#include<iostream>
#include<algorithm>
#include<vector>
using namespace std;
int main()
{
long long n ; //floors
long long m ; //letters
cin>>n;
cin>>m;
long long total = 0;
vector<long long >a;
for(long long i = 0 ; i<n;i++)
{
long long k;
cin>>k;
total += k;
a.push_back(total);
}
//cin>>m;
vector<long long>b;
for(int i = 0 ; i<m;i++)
{
long long k ;
cin>>k;
b.push_back(k);
}
for(long long i = 0 ; i<m ; i++)
{
long long letter = b[i];
auto f = lower_bound(a.begin() , a.end() , letter) - a.begin();
vector<long long>c;
long long j = (f == 0)?1:a[f-1];
while(j<=a[f])
{
c.push_back(j);
++j;
}
auto r = lower_bound(c.begin() , c.end() , letter) - c.begin();
if(letter<=10)
cout<<f+1<<" "<<r+1<<"\n";
else
cout<<f+1<<" "<<r<<"\n";
}
}
THIS IS MY code but it is having MEMORY LIMIT EXCEEDED
pls guys give a detailed solution code.And also say what is wrong in my code
It gets MLE because you use too much memory.
a[1]
from your code can already be up to $$$10^{10}$$$, and then you make a vectorc
of that length?Also: study how time complexity works. It is an incredibly powerful tool and avoids 98% of TLEs and MLEs.

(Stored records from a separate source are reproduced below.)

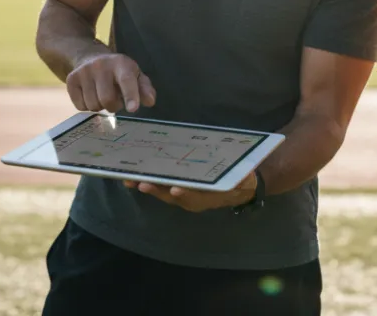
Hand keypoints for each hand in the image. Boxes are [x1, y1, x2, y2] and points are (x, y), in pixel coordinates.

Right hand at [66, 52, 156, 112]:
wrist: (90, 57)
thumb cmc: (118, 71)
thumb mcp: (135, 75)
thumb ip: (144, 88)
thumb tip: (150, 101)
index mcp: (121, 63)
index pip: (126, 80)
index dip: (130, 95)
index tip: (132, 109)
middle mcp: (101, 65)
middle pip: (107, 99)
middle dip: (113, 106)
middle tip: (115, 99)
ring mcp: (84, 71)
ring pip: (93, 105)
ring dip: (100, 106)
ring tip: (102, 95)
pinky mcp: (71, 79)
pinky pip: (80, 106)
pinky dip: (87, 106)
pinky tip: (90, 94)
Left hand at [123, 167, 257, 212]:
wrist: (238, 188)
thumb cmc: (240, 180)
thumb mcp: (245, 180)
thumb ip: (243, 179)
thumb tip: (246, 176)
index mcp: (209, 197)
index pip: (196, 196)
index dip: (186, 193)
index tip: (176, 190)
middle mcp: (193, 200)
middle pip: (172, 196)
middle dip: (157, 190)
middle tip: (141, 184)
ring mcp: (183, 196)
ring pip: (163, 193)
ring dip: (147, 187)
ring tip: (130, 180)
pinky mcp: (177, 190)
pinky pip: (161, 188)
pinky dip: (149, 183)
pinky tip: (136, 176)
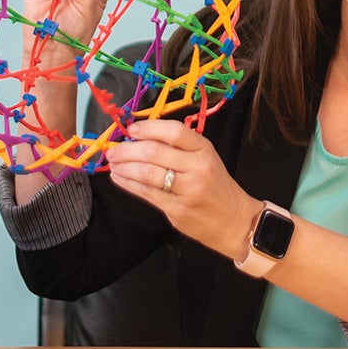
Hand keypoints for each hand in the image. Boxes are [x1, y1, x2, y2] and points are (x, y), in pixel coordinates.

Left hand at [105, 119, 261, 259]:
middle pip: (154, 153)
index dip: (149, 128)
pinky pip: (147, 194)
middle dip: (128, 150)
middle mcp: (197, 168)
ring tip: (114, 163)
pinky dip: (128, 184)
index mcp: (204, 150)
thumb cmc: (215, 186)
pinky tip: (120, 178)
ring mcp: (187, 191)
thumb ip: (179, 147)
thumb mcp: (206, 158)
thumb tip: (141, 137)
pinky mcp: (177, 210)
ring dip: (124, 167)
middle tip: (114, 150)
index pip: (174, 132)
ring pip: (147, 174)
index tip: (131, 129)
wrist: (233, 220)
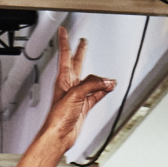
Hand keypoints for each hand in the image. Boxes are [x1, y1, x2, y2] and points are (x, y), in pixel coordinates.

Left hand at [45, 28, 115, 149]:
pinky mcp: (84, 106)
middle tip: (83, 42)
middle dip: (80, 52)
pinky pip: (96, 94)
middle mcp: (70, 85)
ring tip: (109, 79)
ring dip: (101, 79)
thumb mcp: (75, 95)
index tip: (63, 30)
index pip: (65, 55)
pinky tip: (109, 87)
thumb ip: (92, 85)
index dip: (64, 41)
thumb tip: (107, 81)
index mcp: (63, 79)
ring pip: (91, 81)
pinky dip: (104, 91)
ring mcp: (77, 96)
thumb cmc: (57, 118)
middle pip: (77, 64)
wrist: (58, 136)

pls suggest any good resource for understanding time complexities
here
Here's my submission: 93175307
I basically did prefix sums on the first array and then used binary search to find the element in the array. Once I did that, if binary search returned the first element of the array I just printed the number of letters given in that query otherwise I subtracted a[i-1] from the given number of letters.
You should definitely check out the editorial, it's easy to understand.